• **WORK REQUIRED**: Rewrite every one of the records below, replacing "chart" with "graph" wherever it occurs and leaving all other text unchanged. Leave the pictures out of your answer.

• **RECORDS TO USE**:
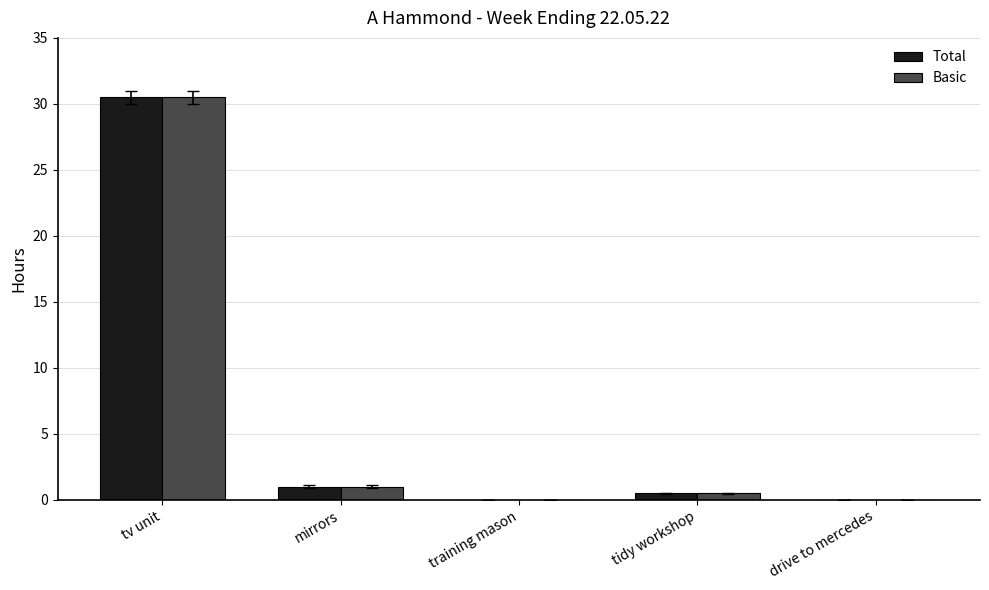

Reading left to right, extract all data points from this chart.

Total: 30.5	1.0	0.0	0.5	0.0
Basic: 30.5	1.0	0.0	0.5	0.0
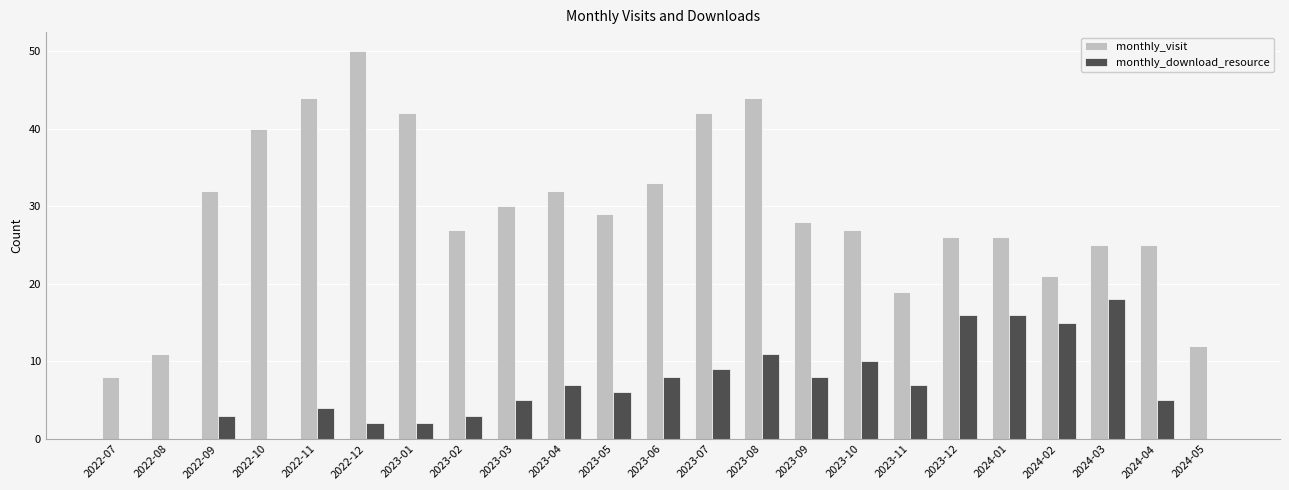

Which series has the widest spread of values?

monthly_visit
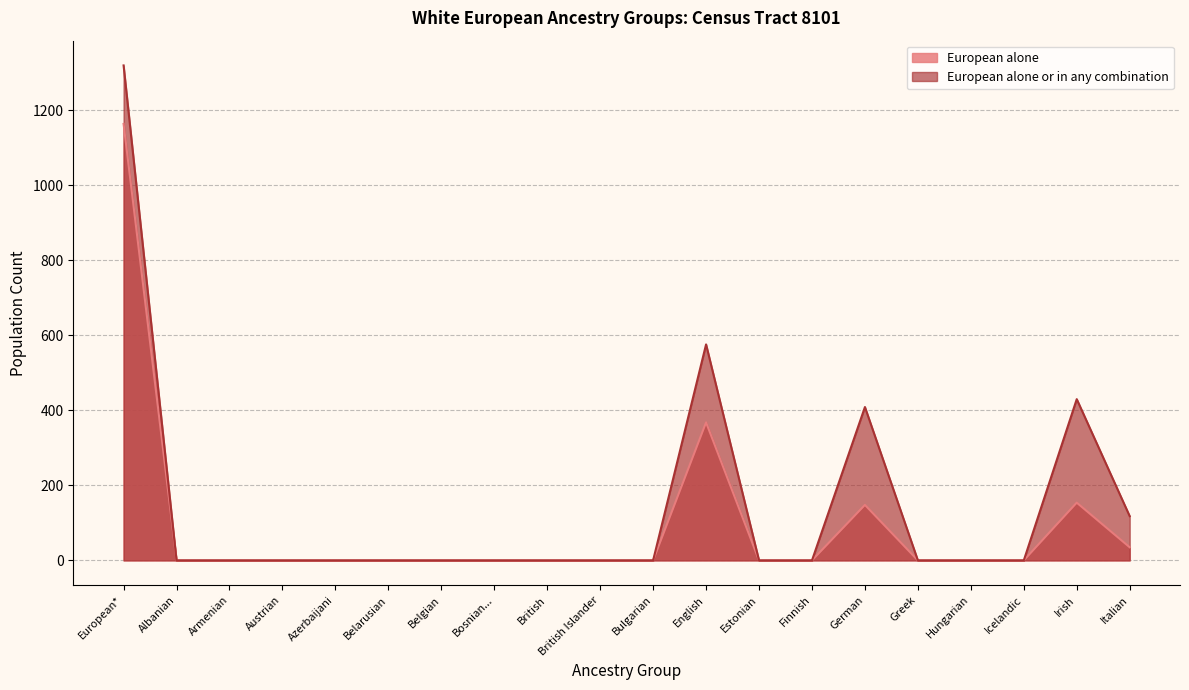

At which category is the sum across all series the highest?

European*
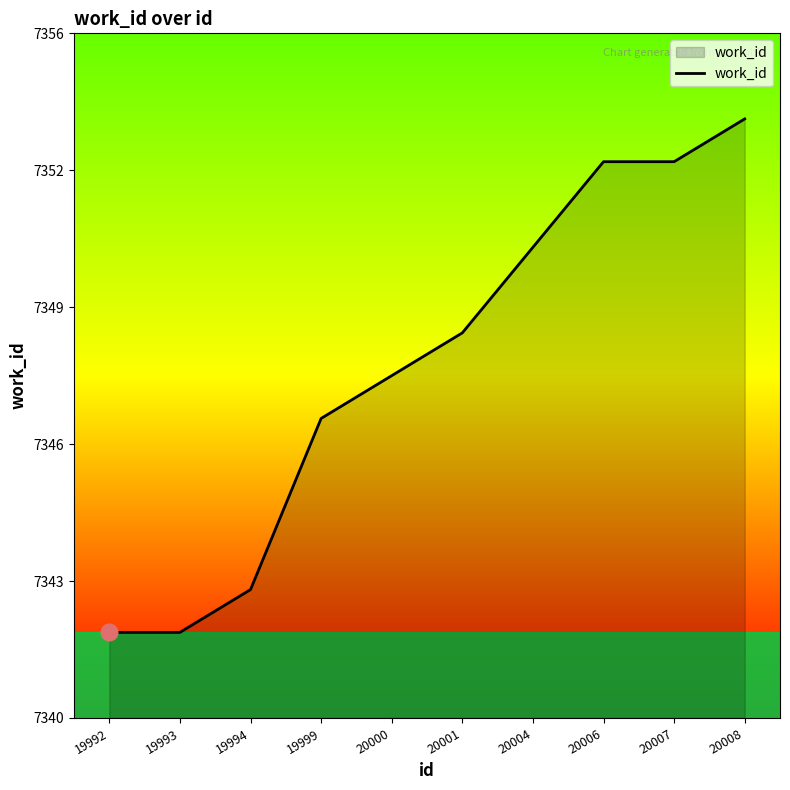

Which category has the lowest value across all series?

19992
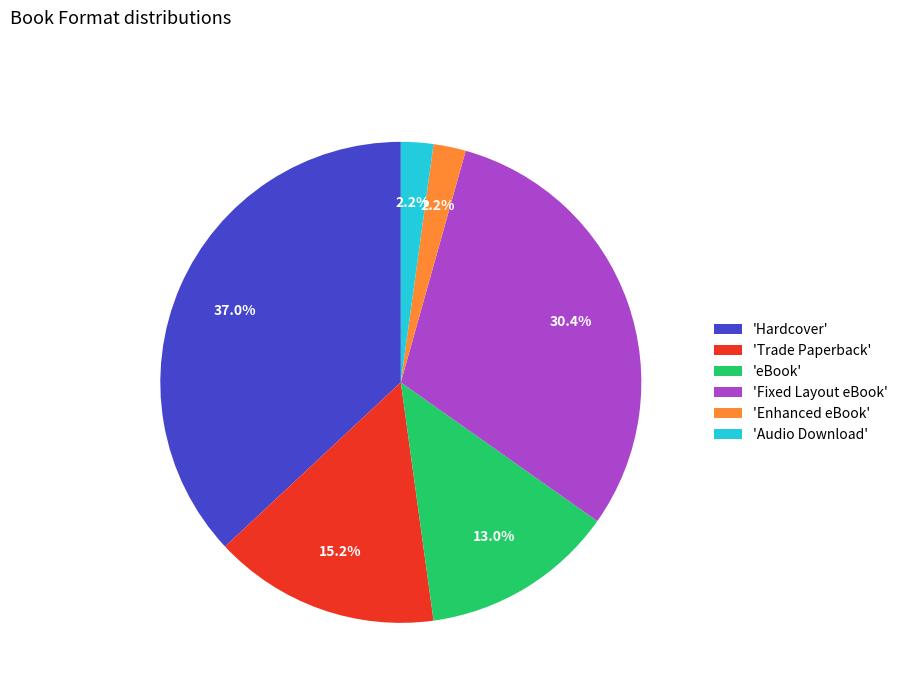

To the nearest percent, what is the average slice percentage?

17%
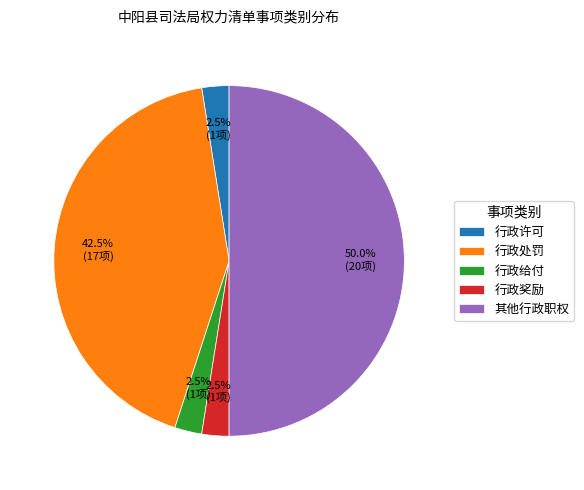

To the nearest percent, what is the average slice percentage?

20%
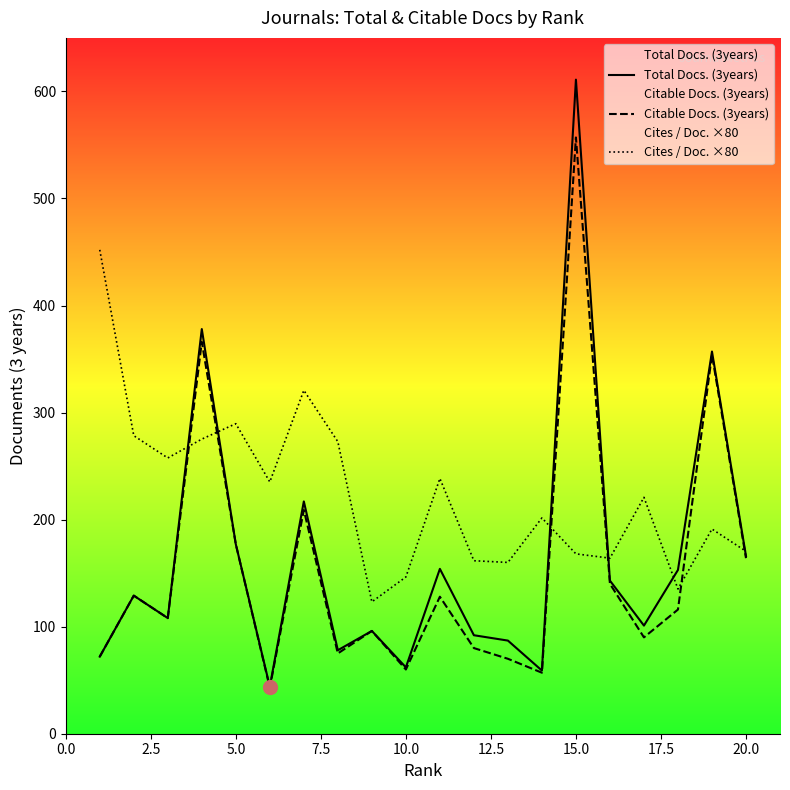

How many lines are shown in the chart?

3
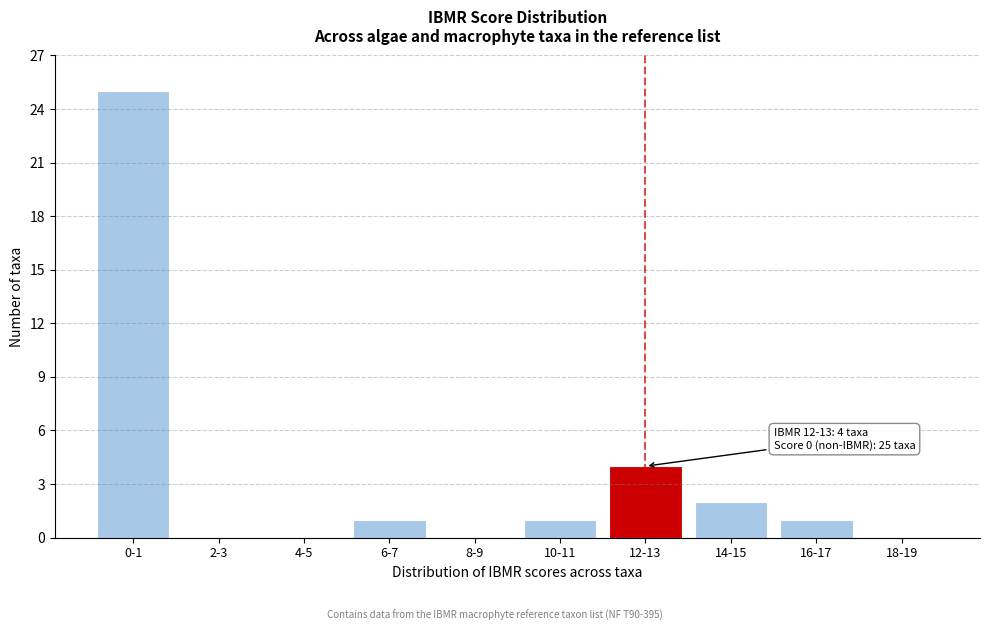

Reading right to left, transcribe all the data shown in this chart.

18-19=0	16-17=1	14-15=2	12-13=4	10-11=1	8-9=0	6-7=1	4-5=0	2-3=0	0-1=25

• **ANSWER SECTION**:
Reading left to right, extract all data points from this graph.

Total: 30.5	1.0	0.0	0.5	0.0
Basic: 30.5	1.0	0.0	0.5	0.0

Which series has the widest spread of values?

monthly_visit

At which category is the sum across all series the highest?

European*

Which category has the lowest value across all series?

19992

To the nearest percent, what is the average slice percentage?

17%

To the nearest percent, what is the average slice percentage?

20%

How many lines are shown in the graph?

3

Reading right to left, transcribe all the data shown in this graph.

18-19=0	16-17=1	14-15=2	12-13=4	10-11=1	8-9=0	6-7=1	4-5=0	2-3=0	0-1=25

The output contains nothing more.